Text under study:
○ ○ ○ ○
Our diesel fuels license to Total limits our ability to independently develop and commercialize farnesene- and farnesane-based diesel fuels in the European Union.

 

Upon all farnesene- or farnesane-based diesel fuel rights reverting back to us pursuant to the Jet Fuel Agreement, we granted to Total, pursuant to a License Agreement regarding Diesel Fuel in the European Union, or the EU, dated March 21, 2016, between us and Total, (a) an exclusive, royalty-free license to offer for sale and sell farnesene- or farnesane-based diesel fuel in the EU, (b) the non-exclusive right to make farnesene or farnesane anywhere in the world, but Total must (i) use such farnesene or farnesane to produce only diesel fuel to offer for sale or sell in the EU and (ii) pay us a to-be-negotiated, commercially reasonable, “most-favored” basis royalty and (c) the right to purchase farnesene or farnesane for its EU diesel fuel business from us on a “most-favored” pricing basis. As a result of the License Agreement regarding Diesel Fuel in the European Union, we generally no longer have an independent right to sell farnesene- or farnesane-based diesel fuels in the EU without the approval of Total. If, for any reason, Total were not successful in selling farnesene- or farnesane-based diesel fuels in the EU and did not allow us to independently pursue selling farnesene- or farnesane-based diesel fuels there, this arrangement could impair our ability to develop and commercialize such diesel fuels in the EU, which could have a material adverse effect on our business and long term prospects.

 

We have limited control over our jet fuels joint venture with Total.

 

As part of the restructuring of TAB in March 2016 as described above, we sold a portion of our interest in TAB to Total, giving Total an aggregate ownership stake of 75% of TAB and us an aggregate ownership stake of 25% of TAB. As a result, we do not have the right or power to direct the management or policies of TAB, and Total may take action with TAB contrary to our instructions or requests and against our policies and objectives. If Total or TAB acts contrary to our interest, it could harm our brand, business, results of operations and financial condition. Furthermore, if we were to experience a change of control or fail to make any required capital contribution to TAB, Total has a right to buy out our interest in TAB at fair market value. If Total were to exercise these rights, we would, in effect, relinquish our economic rights to the intellectual property we have exclusively licensed to TAB, and our ability to seek future revenue from farnesene- or farnesane-based jet fuel outside of Brazil would be adversely affected (or completely prevented). This could significantly reduce the value of our product offerings and have a material adverse effect on our ability to grow our business in the future.

 

Our relationship with Ginkgo Bioworks, Inc. exposes us to financial and commercial risks.
○ ○ ○ ○
Problem requirements: Quote the risk-factor text word for word, starting with the words containing "Our diesel fuels" and ending with "the European Union.". You won't need the entries for this.

Recorded information:
○ ○ ○ ○
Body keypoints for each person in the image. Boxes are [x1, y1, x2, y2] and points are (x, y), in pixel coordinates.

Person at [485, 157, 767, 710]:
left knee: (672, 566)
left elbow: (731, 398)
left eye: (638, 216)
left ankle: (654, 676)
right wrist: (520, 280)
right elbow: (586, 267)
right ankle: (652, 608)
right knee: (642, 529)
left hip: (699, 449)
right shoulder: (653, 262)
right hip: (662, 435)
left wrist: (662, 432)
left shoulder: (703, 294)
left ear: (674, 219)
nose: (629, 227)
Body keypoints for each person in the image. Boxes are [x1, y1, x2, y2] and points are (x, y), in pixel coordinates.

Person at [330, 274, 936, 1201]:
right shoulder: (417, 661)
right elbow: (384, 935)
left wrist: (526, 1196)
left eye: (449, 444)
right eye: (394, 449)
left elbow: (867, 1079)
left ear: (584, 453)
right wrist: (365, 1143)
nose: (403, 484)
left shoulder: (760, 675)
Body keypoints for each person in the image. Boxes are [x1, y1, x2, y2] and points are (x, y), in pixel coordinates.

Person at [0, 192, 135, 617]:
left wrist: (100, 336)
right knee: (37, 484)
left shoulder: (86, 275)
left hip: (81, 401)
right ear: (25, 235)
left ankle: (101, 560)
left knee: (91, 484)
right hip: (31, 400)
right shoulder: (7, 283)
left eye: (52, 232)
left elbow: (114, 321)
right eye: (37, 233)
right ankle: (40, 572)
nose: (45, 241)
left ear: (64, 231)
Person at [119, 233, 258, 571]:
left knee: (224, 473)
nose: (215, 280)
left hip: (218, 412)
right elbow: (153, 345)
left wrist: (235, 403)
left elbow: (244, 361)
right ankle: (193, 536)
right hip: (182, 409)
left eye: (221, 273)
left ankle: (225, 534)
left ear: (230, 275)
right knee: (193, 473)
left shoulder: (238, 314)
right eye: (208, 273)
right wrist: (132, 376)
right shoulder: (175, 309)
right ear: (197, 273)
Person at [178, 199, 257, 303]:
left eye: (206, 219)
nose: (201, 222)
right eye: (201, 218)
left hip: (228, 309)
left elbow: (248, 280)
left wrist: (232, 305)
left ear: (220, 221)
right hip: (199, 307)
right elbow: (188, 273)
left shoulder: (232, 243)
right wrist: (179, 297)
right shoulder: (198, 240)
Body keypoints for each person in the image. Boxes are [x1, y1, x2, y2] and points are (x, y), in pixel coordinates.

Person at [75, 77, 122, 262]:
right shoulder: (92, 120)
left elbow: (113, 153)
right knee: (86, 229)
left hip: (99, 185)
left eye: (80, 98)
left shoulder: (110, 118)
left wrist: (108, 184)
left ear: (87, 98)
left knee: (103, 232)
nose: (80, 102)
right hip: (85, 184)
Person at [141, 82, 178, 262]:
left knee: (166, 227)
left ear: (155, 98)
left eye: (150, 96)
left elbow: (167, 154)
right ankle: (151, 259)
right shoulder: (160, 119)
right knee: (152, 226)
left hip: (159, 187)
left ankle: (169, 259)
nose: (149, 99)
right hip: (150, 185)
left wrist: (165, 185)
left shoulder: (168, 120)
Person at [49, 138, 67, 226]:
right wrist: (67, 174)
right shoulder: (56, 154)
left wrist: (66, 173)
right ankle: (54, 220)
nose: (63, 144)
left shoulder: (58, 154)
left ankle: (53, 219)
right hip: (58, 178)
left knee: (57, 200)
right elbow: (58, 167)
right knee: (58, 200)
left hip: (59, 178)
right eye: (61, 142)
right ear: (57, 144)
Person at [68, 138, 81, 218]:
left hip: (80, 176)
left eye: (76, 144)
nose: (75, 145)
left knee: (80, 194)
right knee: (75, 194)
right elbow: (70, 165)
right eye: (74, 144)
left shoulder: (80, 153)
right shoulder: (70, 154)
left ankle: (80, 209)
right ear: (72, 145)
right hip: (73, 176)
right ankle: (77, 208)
○ ○ ○ ○
Written solution:
Our diesel fuels license to Total limits our ability to independently develop and commercialize farnesene- and farnesane-based diesel fuels in the European Union.